Erythromycin has been reported to increase the systemic exposure (AUC) of sildenafil. Reduction of sildenafil dosage should be considered. (See Viagra package insert.)
There have been spontaneous or published reports of CYP3A based interactions of erythromycin with cyclosporine, carbamazepine, tacrolimus, alfentanil, disopyramide, rifabutin, quinidine, methylprednisolone, cilostazol, vinblastine, and bromocriptine.
Concomitant administration of erythromycin with cisapride, pimozide, astemizole, or terfenadine is contraindicated. (See CONTRAINDICATIONS.)
In addition, there have been reports of interactions of erythromycin with drugs not thought to be metabolized by CYP3A, including hexobarbital, phenytoin, and valproate.
Erythromycin has been reported to significantly alter the metabolism of the nonsedating antihistamines terfenadine and astemizole when taken concomitantly. Rare cases of serious cardiovascular adverse events, including electrocardiographic QT/QTc interval prolongation, cardiac arrest, torsades de pointes, and other ventricular arrhythmias, have been observed. (See CONTRAINDICATIONS.) In addition, deaths have been reported rarely with concomitant administration of terfenadine and erythromycin.
There have been post-marketing reports of drug interactions when erythromycin was co-administered with cisapride, resulting in QT prolongation, cardiac arrhythmias, ventricular tachycardia, ventricular fibrillation, and torsades de pointes, most likely due to the inhibition of hepatic metabolism of cisapride by erythromycin. Fatalities have been reported. (See CONTRAINDICATIONS).
Drug/Laboratory Test Interactions
Erythromycin interferes with the fluorometric determination of urinary catecholamines.
Carcinogenesis, Mutagenesis, Impairment of Fertility
Long-term (2-year) oral studies conducted in rats with erythromycin base did not provide evidence of tumorigenicity. Mutagenicity studies have not been conducted.
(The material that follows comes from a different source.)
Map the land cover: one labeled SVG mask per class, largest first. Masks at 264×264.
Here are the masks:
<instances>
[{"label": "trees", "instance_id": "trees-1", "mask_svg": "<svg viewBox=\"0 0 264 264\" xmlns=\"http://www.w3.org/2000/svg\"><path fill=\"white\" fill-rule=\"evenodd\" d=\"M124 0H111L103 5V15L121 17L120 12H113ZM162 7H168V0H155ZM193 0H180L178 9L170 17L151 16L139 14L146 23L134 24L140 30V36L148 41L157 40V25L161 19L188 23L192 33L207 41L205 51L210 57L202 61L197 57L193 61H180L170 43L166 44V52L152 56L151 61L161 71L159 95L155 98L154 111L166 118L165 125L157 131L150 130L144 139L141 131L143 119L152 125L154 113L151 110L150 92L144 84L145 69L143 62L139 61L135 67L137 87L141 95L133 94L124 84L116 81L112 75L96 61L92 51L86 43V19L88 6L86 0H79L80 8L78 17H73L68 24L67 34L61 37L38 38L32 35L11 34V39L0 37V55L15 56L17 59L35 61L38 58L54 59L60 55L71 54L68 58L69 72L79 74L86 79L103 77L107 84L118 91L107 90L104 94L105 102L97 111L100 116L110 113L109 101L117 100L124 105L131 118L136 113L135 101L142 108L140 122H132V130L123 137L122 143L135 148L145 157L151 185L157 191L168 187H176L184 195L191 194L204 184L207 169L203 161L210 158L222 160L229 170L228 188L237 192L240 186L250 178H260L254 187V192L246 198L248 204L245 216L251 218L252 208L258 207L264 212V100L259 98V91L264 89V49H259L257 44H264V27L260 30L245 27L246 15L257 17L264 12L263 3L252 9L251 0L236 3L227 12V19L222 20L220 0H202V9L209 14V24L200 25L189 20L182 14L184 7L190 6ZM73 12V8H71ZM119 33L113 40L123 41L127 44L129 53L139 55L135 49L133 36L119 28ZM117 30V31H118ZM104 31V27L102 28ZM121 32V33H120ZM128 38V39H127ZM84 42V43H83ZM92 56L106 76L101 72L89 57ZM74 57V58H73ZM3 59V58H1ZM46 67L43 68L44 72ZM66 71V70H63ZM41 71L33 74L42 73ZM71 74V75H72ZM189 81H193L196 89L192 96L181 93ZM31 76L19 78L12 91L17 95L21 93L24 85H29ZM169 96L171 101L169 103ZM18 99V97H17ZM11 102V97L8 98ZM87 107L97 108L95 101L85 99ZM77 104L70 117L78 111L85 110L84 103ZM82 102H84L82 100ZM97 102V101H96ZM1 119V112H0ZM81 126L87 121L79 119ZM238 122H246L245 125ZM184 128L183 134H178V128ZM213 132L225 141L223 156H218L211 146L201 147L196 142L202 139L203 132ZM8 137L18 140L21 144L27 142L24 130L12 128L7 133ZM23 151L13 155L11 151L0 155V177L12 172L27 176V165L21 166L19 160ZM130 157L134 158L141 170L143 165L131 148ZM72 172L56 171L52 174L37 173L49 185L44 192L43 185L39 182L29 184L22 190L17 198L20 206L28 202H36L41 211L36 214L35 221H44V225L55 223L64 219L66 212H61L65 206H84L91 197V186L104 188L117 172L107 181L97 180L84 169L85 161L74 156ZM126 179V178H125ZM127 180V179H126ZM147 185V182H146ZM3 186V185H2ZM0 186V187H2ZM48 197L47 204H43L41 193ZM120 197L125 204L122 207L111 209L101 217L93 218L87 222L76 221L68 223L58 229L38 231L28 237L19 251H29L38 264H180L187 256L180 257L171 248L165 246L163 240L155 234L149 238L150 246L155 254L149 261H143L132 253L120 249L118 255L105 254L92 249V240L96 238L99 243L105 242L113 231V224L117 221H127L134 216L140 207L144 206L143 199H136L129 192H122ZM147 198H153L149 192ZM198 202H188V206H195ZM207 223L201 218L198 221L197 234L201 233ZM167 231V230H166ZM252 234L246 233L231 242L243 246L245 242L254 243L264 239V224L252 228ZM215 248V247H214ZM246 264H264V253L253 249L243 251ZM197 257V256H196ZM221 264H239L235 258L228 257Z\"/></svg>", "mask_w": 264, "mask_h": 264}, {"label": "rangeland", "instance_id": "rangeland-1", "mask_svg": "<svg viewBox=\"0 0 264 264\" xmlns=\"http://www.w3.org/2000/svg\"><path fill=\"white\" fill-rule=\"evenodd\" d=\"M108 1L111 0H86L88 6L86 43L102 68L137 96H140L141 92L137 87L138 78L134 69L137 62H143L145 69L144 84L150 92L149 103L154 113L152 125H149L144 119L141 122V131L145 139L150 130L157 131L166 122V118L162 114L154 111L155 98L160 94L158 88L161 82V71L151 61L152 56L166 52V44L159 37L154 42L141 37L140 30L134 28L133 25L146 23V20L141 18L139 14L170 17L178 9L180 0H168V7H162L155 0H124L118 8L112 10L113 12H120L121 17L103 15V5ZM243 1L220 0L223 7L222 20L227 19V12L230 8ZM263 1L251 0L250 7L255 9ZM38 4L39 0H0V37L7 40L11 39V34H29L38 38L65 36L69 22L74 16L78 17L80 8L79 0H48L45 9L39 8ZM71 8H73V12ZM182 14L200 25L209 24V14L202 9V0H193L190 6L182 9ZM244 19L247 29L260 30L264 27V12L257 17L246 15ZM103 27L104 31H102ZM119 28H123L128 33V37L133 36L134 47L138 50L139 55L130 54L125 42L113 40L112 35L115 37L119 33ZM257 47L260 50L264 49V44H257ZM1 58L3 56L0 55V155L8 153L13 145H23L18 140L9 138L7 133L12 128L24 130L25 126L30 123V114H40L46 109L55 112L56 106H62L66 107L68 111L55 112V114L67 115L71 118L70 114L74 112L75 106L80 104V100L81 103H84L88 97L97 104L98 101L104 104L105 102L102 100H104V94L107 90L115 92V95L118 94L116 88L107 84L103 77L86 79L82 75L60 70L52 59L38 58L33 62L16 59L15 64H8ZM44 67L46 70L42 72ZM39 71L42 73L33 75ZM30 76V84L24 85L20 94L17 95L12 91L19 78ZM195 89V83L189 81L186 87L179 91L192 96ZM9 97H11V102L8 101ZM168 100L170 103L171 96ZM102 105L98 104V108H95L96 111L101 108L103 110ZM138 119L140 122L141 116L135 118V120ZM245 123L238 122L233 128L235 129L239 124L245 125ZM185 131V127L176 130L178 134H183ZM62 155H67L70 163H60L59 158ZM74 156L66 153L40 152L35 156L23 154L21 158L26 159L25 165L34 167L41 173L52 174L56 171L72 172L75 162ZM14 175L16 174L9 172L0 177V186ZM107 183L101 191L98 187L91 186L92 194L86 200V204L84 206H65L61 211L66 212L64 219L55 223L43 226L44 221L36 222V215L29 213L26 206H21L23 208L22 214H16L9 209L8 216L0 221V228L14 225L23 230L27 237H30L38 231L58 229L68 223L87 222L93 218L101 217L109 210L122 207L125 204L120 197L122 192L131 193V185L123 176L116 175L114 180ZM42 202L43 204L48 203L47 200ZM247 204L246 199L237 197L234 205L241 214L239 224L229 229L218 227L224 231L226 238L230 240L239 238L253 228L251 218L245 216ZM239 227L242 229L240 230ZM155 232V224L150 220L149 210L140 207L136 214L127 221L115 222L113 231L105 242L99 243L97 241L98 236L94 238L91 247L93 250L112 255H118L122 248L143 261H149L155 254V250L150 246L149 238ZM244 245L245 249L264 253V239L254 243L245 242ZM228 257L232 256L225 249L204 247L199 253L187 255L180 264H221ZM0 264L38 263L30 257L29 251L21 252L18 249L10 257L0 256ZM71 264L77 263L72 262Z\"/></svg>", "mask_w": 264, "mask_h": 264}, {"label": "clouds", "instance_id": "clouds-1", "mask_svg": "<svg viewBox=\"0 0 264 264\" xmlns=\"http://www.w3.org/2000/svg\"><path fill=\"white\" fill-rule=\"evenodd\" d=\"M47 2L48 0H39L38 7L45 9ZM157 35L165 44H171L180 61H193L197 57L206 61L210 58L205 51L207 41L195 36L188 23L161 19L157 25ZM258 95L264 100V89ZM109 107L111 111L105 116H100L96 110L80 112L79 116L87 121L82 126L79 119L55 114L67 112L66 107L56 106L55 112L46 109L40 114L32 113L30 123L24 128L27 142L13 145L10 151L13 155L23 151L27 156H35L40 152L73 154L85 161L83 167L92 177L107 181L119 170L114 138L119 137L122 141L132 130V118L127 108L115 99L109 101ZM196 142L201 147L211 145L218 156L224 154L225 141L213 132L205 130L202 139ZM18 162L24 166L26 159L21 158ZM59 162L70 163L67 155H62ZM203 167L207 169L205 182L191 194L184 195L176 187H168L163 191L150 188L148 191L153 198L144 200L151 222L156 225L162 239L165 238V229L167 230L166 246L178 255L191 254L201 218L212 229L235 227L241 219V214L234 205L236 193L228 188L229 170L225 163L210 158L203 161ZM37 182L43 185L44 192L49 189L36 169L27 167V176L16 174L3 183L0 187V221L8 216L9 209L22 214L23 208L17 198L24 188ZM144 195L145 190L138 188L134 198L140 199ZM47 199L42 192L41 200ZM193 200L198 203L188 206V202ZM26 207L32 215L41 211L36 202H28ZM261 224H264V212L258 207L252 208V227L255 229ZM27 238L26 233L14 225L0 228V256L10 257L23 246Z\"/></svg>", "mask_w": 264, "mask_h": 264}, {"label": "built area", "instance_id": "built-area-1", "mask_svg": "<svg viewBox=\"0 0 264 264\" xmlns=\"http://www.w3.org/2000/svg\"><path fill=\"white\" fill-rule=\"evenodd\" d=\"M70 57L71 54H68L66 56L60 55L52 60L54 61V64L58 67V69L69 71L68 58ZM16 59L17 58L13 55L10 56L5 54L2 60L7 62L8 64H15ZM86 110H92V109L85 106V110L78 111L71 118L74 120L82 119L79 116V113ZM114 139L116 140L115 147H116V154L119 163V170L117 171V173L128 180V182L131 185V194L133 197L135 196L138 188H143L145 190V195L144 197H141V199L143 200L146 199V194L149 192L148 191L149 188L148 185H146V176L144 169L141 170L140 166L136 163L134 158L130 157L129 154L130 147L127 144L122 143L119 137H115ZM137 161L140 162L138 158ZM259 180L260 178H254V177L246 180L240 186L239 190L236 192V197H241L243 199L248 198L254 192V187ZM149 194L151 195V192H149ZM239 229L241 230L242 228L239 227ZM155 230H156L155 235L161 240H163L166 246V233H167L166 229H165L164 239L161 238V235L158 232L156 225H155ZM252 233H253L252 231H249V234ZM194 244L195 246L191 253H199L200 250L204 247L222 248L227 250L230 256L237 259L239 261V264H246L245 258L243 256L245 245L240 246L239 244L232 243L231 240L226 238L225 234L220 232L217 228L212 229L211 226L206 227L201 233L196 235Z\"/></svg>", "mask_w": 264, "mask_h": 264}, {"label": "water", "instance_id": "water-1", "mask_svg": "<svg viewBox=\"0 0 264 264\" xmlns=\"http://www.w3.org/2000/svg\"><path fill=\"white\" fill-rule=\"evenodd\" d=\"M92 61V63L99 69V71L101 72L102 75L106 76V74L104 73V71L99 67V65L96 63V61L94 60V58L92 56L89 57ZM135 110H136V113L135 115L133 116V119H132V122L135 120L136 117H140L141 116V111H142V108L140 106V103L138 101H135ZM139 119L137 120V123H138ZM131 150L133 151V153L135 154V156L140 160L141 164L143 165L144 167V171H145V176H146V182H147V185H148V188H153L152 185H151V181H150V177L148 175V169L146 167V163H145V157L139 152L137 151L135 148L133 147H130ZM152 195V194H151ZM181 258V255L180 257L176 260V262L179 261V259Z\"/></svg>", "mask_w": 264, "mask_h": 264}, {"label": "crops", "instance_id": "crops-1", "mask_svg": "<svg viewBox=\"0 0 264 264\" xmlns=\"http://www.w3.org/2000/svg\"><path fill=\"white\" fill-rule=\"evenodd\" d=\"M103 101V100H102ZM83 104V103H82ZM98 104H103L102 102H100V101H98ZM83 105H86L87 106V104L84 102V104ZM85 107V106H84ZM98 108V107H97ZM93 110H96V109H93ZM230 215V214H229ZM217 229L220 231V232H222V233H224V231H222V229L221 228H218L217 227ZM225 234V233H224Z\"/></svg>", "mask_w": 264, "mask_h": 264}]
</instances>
There was no apparent effect on male or female fertility in rats fed erythromycin (base) at levels up to 0.25 percent of diet.
Pregnancy Category B
There is no evidence of teratogenicity or any other adverse effect on reproduction in female rats fed erythromycin base (up to 0.25 percent of diet) prior to and during mating, during gestation, and through weaning of two successive litters. There are, however, no adequate and well-controlled studies in pregnant women. Because animal reproduction studies are not always predictive of human response, this drug should be used during pregnancy only if clearly needed.
Labor and Delivery
The effect of erythromycin on labor and delivery is unknown.
Erythromycin is excreted in human milk. Caution should be exercised when erythromycin is administered to a nursing woman.
See INDICATIONS AND USAGE and DOSAGE AND ADMINISTRATION.